The computer dings and I run over to it like a salivating dog--Will it be a funny, irreverent forwarded email (or more likely a not-funny or sentimental one, or one that assumes my political leanings are just about the opposite of what they really are)? Maybe it will be a coupon from Enterprise car rental? Is it time for my daily love letter from Barack who always ends his sweet notes with trying to bum my money like a bad boyfriend?

You know the drill. Then there's some link in there that's interesting which reminds you of that other thing you've been meaning to look at and then you find yourself reading about a long lost medieval country on Wikipedia.

So it's time to lay down the law and make some guidelines.

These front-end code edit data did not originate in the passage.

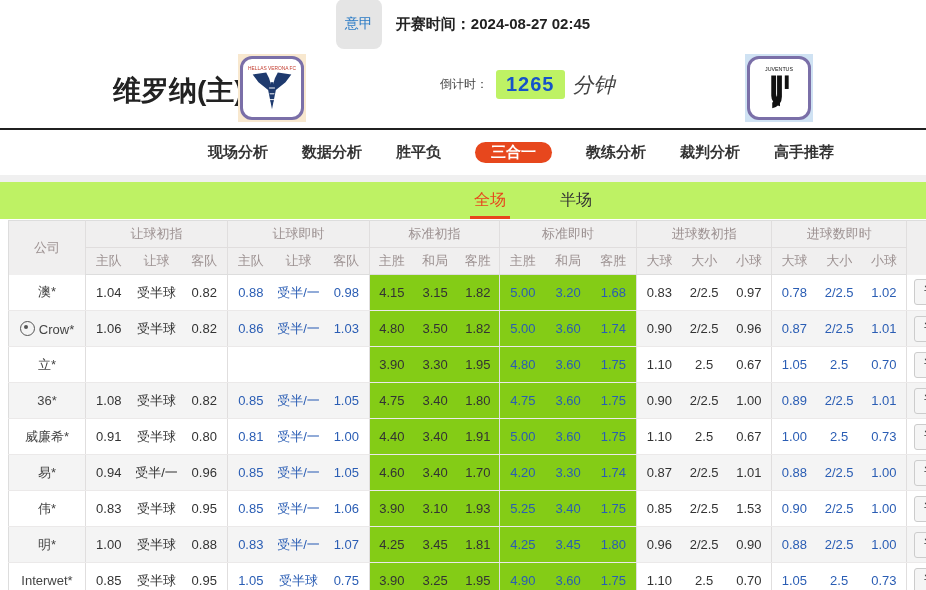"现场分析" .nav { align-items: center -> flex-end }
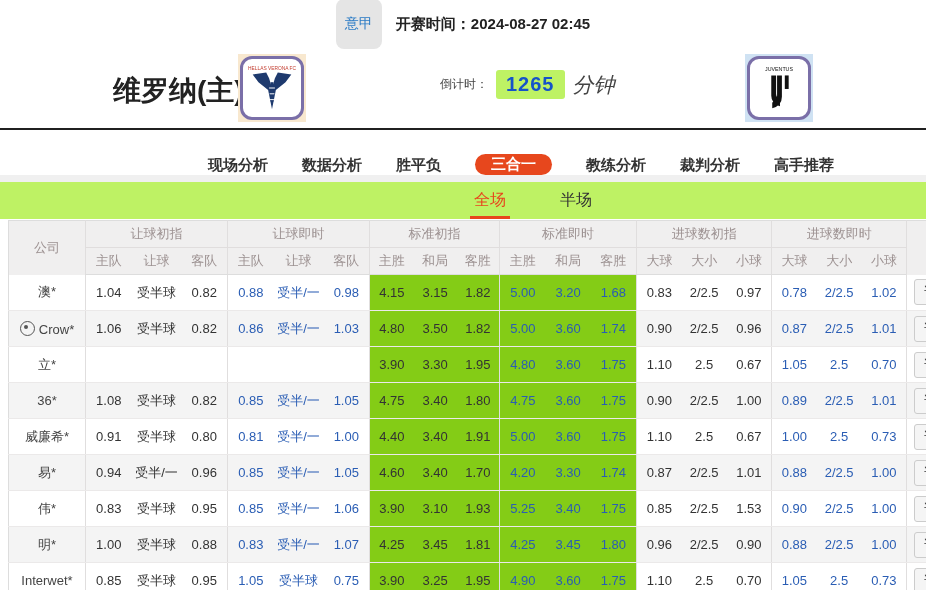"三合一" .nav-item.active { padding: 1px 16px -> 7px 16px }
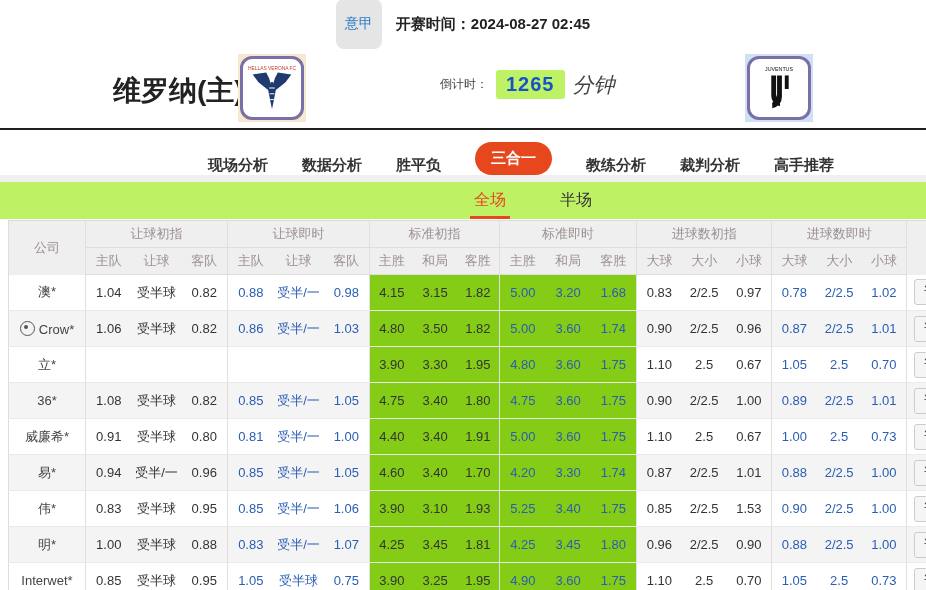"1.53" td { text: 1.53 -> 0.93 }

If I'm honest with myself, I need to make sure my work is done before getting on the computer, and although I'd like that to mean just my chores, I've also tried to put parenting on my list of things to do. I have too many kids to have real down time during the day. So that means no computer until all kids are asleep, which also happens to be spouse time. Still, I'm going to make and follow this rule for one week, no computer before the kids are in bed, and I'll let you know how it goes.

My hypothesis is that my motivation to hang out with my beau will quickly decide for me how important all those emails are, and perhaps benefit you with less long-winded posts, too. I end with a favorite quote (although I always find it heart-pricking) written by John Wesley's mother. She said:
"Take this rule: whatever weakens your reason, impairs the tenderness of your conscience, obscures your sense of God or takes off your relish of spiritual things; in short, whatever increases the strength and authority of your body over your mind, that thing is sin to you, however innocent it may be in itself."
-- Susanna Wesley (Letter, June 8, 1725)
I consider my reason officially weakened, so it's off with the daytime email. Wish me luck!

1 comment:

dietcokegrrl said...

I think this is one of my favorite posts!! Sadly, it describes me perfectly...and seriously, what did I do before the internet? I was much more productive I'm sure.

Thanks for the reminder that I need to set some time limits and actually clean my house and mother my kids instead.